> **Records supplied**
↓↓↓

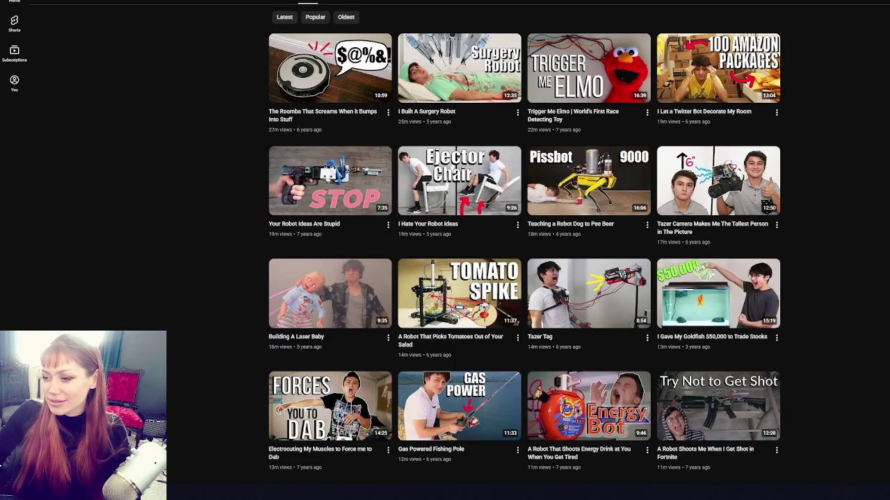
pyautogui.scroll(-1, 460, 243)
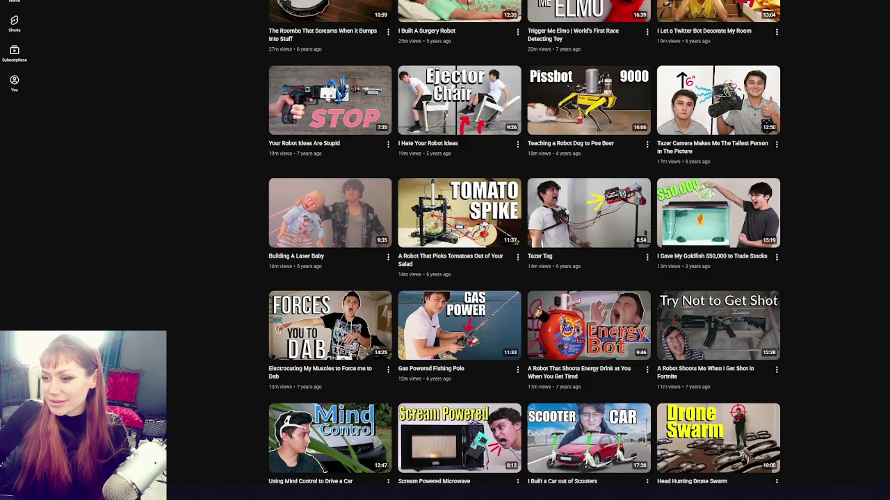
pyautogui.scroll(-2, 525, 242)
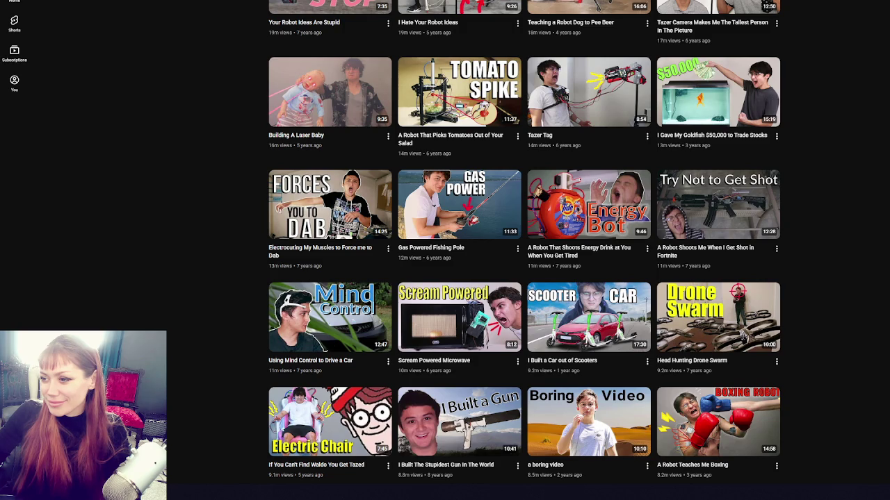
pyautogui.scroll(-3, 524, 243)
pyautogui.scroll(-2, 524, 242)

↑↑↑
↓↓↓

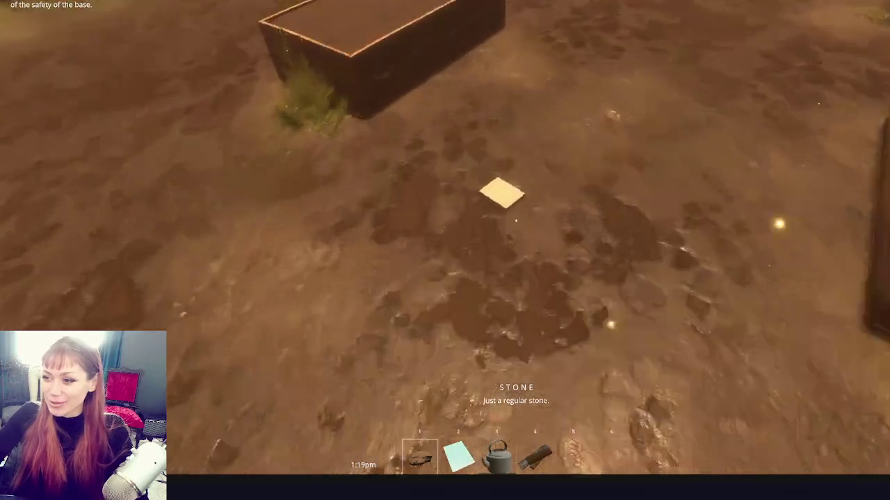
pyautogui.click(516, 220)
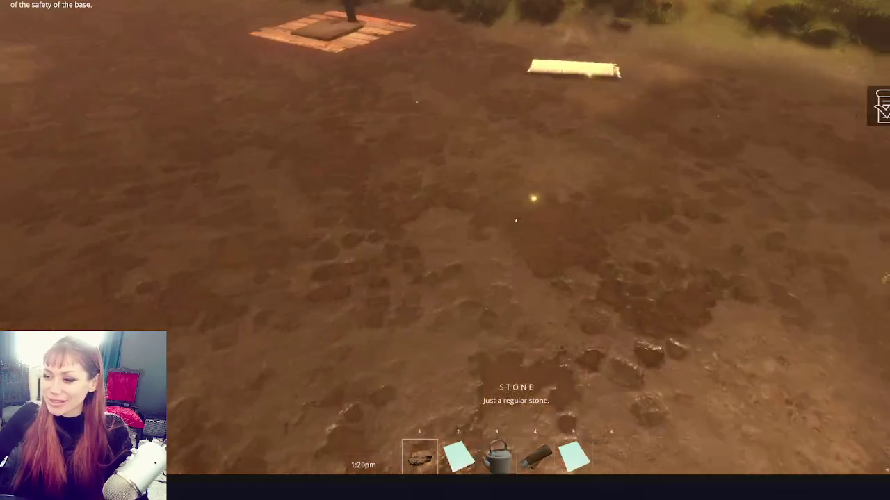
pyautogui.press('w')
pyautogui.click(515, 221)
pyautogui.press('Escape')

↑↑↑

> **Task description**
From the listing above, output exactly the run of lines that starts with the line containing "pyautogui.scroll(-3, 524, 243)" and ends with the line containing "pyautogui.scroll(-2, 524, 242)".

> **Output for this task**
pyautogui.scroll(-3, 524, 243)
pyautogui.scroll(-2, 524, 242)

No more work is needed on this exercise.